En attendant le vote… l’ogre fait montre des érections de force afin de piétiner pour la énième fois la volonté populaire. Dans son sac, un seul tour érodé, exhibé à chaque rendez-vous. Il appelle les figurants à se prêter au jeu sans les règles du jeu. 

En attendant le vote… les cinq visages de la honte, les cinq visages de la fausse monnaie qui ne paie ni n’achète, n’ont aucun programme à défendre sinon celui d’appeler les gens à venir voter pour rajouter des années à l’agonie du système. D’ailleurs ce magma appelé vulgairement système n’a aucune stratégie à long terme, il doit sa survie à sa capacité à se régénérer. Son cauchemar nichait dans le sommeil du peuple. Avec le réveil de celui-ci le cauchemar change de camp, il terrifie plus l’oppresseur que l’opprimé.

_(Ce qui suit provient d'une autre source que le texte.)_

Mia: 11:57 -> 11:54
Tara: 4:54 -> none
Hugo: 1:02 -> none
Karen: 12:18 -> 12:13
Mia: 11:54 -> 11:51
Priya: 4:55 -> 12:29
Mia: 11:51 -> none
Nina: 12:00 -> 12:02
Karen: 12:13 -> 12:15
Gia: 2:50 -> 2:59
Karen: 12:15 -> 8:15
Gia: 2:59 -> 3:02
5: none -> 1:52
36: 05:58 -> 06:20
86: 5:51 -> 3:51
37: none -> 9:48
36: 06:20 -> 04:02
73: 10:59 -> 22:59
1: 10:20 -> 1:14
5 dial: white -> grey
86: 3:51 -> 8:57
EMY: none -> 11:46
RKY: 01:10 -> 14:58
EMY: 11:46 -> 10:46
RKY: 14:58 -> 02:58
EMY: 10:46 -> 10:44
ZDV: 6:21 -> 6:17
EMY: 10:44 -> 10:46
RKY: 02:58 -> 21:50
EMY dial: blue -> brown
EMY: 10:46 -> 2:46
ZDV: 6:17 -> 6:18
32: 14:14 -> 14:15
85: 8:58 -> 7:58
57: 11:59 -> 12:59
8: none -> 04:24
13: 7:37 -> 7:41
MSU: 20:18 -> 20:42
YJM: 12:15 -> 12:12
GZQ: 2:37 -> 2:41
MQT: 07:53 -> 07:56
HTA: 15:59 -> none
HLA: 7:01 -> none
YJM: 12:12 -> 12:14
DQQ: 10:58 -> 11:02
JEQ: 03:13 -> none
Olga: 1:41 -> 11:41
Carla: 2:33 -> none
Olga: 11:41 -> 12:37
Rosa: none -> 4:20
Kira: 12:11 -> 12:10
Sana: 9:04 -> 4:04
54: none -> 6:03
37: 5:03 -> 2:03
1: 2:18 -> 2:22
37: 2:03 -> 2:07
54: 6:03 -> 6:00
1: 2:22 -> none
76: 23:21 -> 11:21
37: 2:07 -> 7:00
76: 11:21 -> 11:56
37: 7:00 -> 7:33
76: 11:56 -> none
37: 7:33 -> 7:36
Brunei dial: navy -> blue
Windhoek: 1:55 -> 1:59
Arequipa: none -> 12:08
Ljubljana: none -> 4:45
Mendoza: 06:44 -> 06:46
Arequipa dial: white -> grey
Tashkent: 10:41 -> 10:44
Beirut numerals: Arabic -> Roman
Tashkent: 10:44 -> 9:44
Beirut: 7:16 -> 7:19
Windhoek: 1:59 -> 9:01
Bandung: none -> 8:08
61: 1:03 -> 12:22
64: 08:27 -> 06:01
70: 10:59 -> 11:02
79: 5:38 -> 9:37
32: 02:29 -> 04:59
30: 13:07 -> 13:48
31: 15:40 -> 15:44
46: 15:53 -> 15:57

En attendant le vote… la résolution européenne, tombée à temps, férocement combattue par les autorités algériennes car  elle écorne l’image des décideurs soucieux de leur apparence hypocritement construite, en revanche, en vérité elle est le carburant tant espéré pour faire tourner la machinerie du complot.  Elle a permis de faire bouger certains énergumènes tapis dans l’expectative. Elle leur a fait gagner une poignée de sympathies et glaner quelques voies électorales. Face à la menace extérieure existante ou inventée, le pyromane haï redevient le pompier applaudi.  

Le contexte actuel est une scène d’affrontement des épées imaginaires. Le vainqueur est celui qui survit à l’étiquette du traître et fera persuader la majorité et les récalcitrants que c’est bien l’autre en face qui est le traître. 

En attendant le vote… les jeunes sillonnent les rues avec (Amahraz), manient le pilon dans le mortier pour sonner le glas des dirigeants grabataires actuels et à venir. 

La mémoire collective se souviendra. Elle saura choisir l’histoire dont elle se nourrira.